TASK GOAL ::
Please find every line in the records below that contains the word "ceiling", and copy it.
(SUPPLIED MATERIAL begins)
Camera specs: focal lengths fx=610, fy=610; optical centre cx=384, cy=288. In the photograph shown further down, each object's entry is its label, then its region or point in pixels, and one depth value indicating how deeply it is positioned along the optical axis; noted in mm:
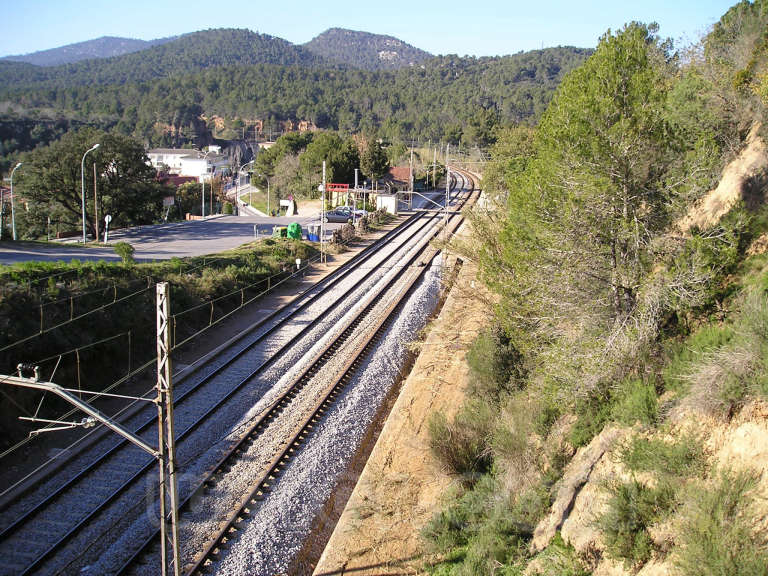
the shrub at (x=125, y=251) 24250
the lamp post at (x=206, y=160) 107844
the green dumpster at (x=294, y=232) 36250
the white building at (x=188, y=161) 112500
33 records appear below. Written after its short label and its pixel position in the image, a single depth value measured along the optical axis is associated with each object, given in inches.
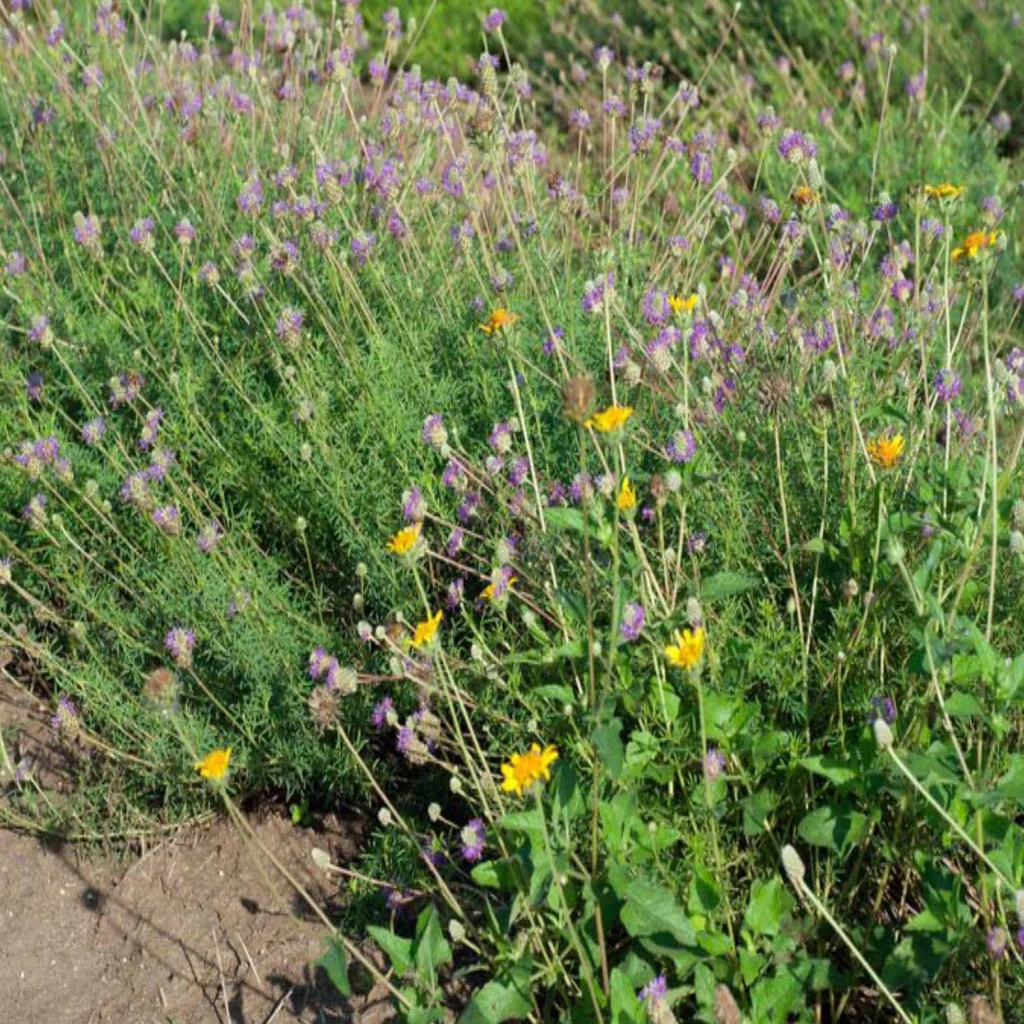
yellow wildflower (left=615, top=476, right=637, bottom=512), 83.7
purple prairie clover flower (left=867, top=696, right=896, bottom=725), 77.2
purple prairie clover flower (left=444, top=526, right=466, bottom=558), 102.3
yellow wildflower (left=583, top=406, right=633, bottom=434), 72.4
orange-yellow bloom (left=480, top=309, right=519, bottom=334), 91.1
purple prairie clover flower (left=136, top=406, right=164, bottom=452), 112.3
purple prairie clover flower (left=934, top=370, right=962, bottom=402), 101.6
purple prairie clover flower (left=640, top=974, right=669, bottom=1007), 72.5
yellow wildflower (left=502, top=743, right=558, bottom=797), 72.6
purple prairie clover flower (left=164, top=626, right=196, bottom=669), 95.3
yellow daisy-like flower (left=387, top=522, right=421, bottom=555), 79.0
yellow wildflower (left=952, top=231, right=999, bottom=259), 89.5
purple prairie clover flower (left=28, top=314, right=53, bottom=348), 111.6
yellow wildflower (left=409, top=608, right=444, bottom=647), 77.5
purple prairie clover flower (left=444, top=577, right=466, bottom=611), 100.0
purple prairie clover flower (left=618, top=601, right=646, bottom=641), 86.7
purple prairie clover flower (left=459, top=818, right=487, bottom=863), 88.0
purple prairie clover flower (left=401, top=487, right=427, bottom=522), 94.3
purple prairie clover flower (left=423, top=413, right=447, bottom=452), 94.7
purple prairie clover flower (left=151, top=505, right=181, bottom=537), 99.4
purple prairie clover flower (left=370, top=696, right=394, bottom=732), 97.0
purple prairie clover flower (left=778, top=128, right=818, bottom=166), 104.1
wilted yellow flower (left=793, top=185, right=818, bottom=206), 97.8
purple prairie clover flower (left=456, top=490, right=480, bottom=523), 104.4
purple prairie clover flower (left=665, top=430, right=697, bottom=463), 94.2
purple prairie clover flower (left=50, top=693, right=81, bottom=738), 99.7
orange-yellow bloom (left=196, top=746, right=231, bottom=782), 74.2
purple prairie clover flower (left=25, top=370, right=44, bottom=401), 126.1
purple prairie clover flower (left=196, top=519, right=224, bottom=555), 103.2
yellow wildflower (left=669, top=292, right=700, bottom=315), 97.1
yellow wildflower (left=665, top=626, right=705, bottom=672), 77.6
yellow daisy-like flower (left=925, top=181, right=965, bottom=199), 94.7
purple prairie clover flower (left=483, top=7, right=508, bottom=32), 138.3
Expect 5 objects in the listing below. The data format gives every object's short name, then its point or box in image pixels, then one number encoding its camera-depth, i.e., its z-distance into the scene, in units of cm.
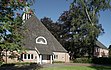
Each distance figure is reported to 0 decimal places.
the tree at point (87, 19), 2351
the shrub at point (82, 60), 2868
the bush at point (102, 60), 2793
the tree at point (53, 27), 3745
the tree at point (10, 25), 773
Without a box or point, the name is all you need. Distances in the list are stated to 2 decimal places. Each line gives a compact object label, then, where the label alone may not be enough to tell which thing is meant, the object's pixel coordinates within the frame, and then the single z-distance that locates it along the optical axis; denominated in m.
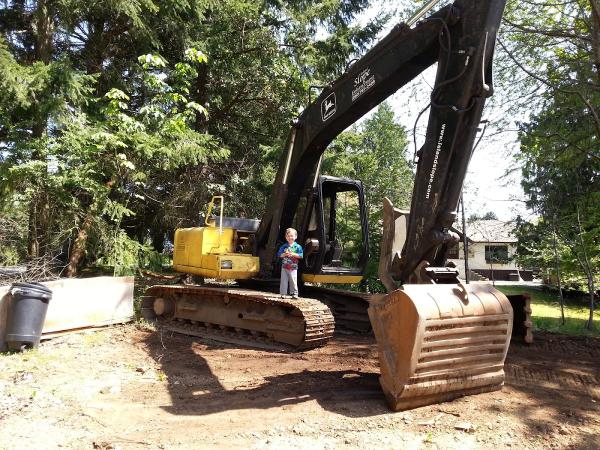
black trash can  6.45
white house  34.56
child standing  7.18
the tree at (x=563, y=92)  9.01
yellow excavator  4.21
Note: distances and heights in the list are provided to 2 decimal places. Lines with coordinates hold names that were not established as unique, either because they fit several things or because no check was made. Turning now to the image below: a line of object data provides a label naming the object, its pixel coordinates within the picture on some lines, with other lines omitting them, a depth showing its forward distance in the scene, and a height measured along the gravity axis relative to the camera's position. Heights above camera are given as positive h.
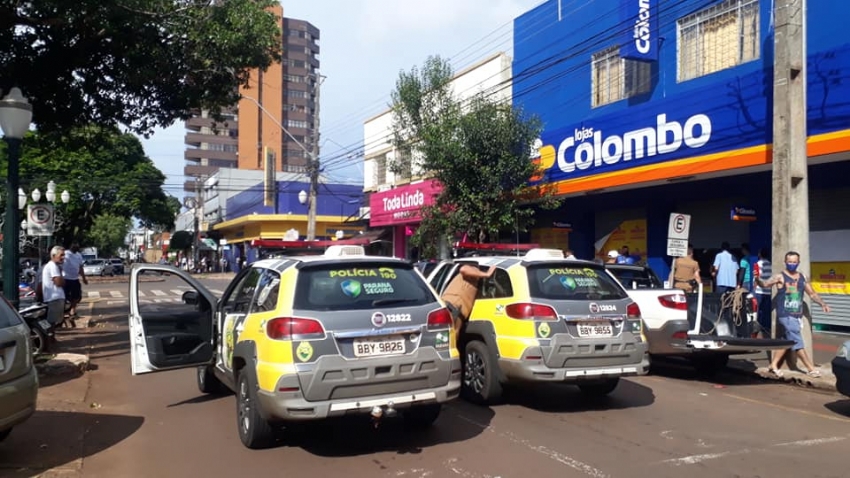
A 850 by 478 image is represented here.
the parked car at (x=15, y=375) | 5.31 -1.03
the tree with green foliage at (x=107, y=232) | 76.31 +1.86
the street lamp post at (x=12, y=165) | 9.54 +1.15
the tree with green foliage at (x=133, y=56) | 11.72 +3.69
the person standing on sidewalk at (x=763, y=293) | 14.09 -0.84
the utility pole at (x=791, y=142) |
(SUPPLIED MATERIAL ends)
(SUPPLIED MATERIAL begins)
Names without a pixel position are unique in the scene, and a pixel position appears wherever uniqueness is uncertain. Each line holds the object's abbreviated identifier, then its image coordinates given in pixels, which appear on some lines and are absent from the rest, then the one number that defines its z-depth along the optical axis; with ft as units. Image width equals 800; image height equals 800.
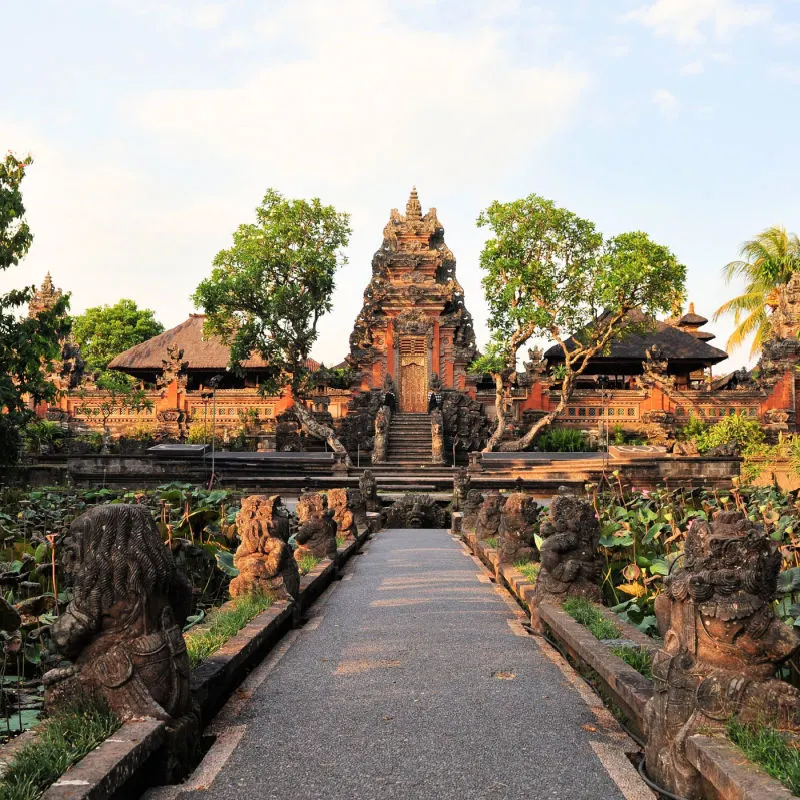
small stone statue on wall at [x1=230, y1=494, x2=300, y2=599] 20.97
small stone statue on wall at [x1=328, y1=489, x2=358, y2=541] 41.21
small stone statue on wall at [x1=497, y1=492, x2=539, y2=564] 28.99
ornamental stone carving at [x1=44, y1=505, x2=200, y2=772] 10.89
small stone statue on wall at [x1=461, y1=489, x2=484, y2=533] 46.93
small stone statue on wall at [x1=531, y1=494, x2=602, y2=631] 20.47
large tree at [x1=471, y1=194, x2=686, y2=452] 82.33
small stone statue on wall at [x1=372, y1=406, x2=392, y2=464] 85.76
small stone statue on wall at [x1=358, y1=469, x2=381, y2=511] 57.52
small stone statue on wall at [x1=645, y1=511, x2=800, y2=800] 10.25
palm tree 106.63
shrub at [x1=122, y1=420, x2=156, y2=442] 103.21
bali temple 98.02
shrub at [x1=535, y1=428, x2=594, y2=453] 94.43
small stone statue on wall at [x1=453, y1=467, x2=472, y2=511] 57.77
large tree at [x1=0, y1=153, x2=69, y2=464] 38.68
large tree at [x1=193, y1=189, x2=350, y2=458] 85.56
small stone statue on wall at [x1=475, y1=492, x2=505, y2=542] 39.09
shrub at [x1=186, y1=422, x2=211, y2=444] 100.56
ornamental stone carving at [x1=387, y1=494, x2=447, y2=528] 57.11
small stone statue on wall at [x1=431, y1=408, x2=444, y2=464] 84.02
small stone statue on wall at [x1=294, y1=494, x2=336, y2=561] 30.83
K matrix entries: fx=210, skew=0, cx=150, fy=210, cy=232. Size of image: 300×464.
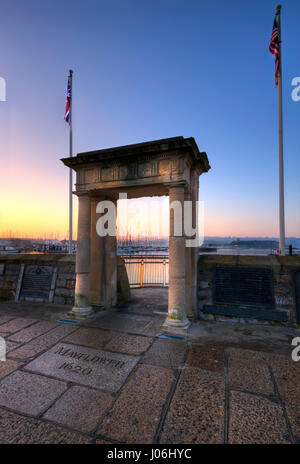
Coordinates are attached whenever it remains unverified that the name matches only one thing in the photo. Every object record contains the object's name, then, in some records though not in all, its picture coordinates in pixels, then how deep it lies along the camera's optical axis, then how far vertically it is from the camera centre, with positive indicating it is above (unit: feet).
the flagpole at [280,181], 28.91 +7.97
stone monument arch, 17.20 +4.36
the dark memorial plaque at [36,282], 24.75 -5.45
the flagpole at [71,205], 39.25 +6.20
(SUPPLIED MATERIAL ends)
(SUPPLIED MATERIAL begins)
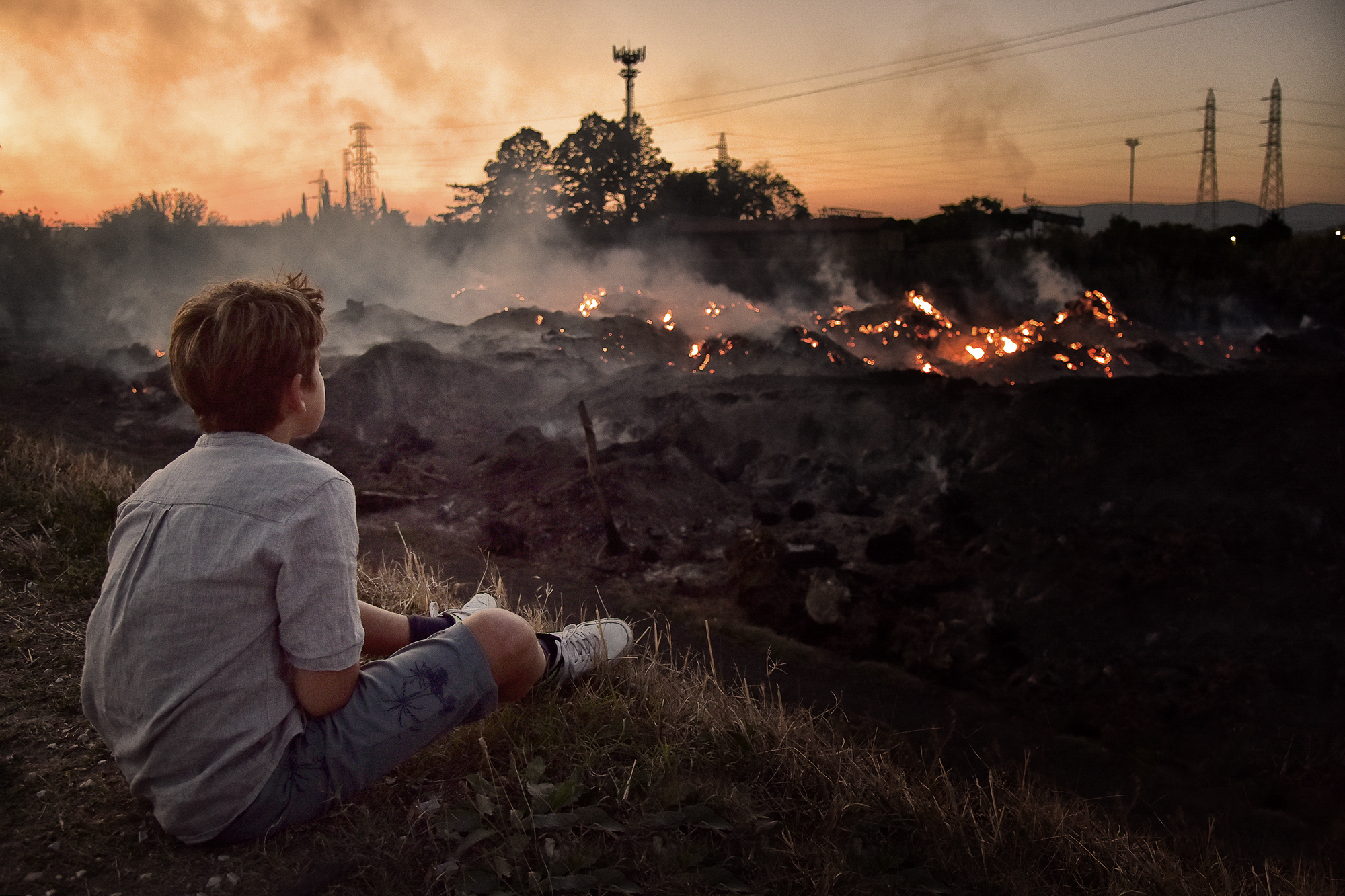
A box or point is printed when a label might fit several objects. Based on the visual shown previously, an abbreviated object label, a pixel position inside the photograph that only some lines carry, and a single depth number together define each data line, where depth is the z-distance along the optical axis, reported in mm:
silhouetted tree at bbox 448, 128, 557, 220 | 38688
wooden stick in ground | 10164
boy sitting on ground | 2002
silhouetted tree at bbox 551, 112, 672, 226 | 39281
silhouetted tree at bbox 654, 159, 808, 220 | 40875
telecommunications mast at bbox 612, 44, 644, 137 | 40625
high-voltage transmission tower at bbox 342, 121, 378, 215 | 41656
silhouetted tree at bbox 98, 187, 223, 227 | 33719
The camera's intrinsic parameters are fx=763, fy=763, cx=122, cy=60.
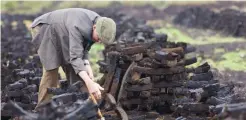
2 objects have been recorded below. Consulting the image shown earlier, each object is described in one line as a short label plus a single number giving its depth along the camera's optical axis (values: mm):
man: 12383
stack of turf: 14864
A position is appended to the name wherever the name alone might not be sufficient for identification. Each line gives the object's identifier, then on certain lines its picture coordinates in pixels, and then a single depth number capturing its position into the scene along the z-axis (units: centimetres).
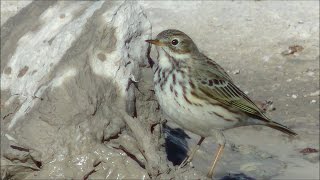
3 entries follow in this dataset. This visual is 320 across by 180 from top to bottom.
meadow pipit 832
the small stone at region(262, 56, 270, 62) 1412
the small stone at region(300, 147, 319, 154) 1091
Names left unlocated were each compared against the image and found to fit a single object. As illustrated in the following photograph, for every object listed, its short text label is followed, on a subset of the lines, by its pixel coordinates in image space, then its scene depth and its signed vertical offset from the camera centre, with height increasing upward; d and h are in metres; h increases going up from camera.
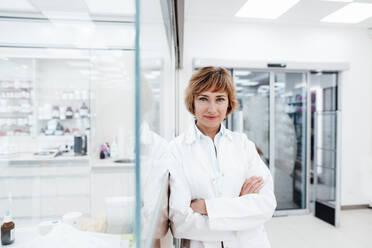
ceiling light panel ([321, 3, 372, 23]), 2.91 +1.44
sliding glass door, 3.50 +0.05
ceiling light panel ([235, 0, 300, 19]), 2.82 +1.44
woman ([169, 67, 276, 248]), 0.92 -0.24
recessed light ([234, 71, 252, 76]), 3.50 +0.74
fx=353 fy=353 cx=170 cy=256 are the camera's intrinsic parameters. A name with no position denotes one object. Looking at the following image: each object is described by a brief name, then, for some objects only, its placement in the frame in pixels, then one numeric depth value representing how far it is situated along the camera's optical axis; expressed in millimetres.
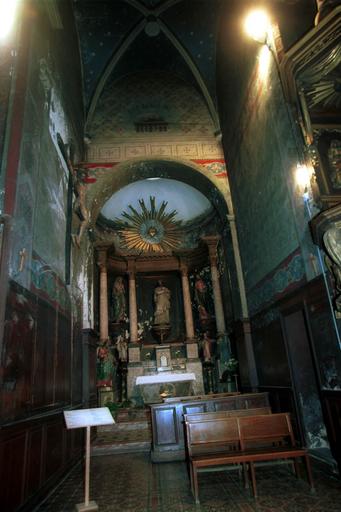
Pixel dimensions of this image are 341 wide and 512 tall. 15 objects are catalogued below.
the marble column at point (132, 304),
(SUPPLIED MATERIAL ends)
TASK ANSWER ::
ceiling light panel ([321, 3, 372, 23]), 2.91 +1.44
ceiling light panel ([235, 0, 300, 19]), 2.82 +1.44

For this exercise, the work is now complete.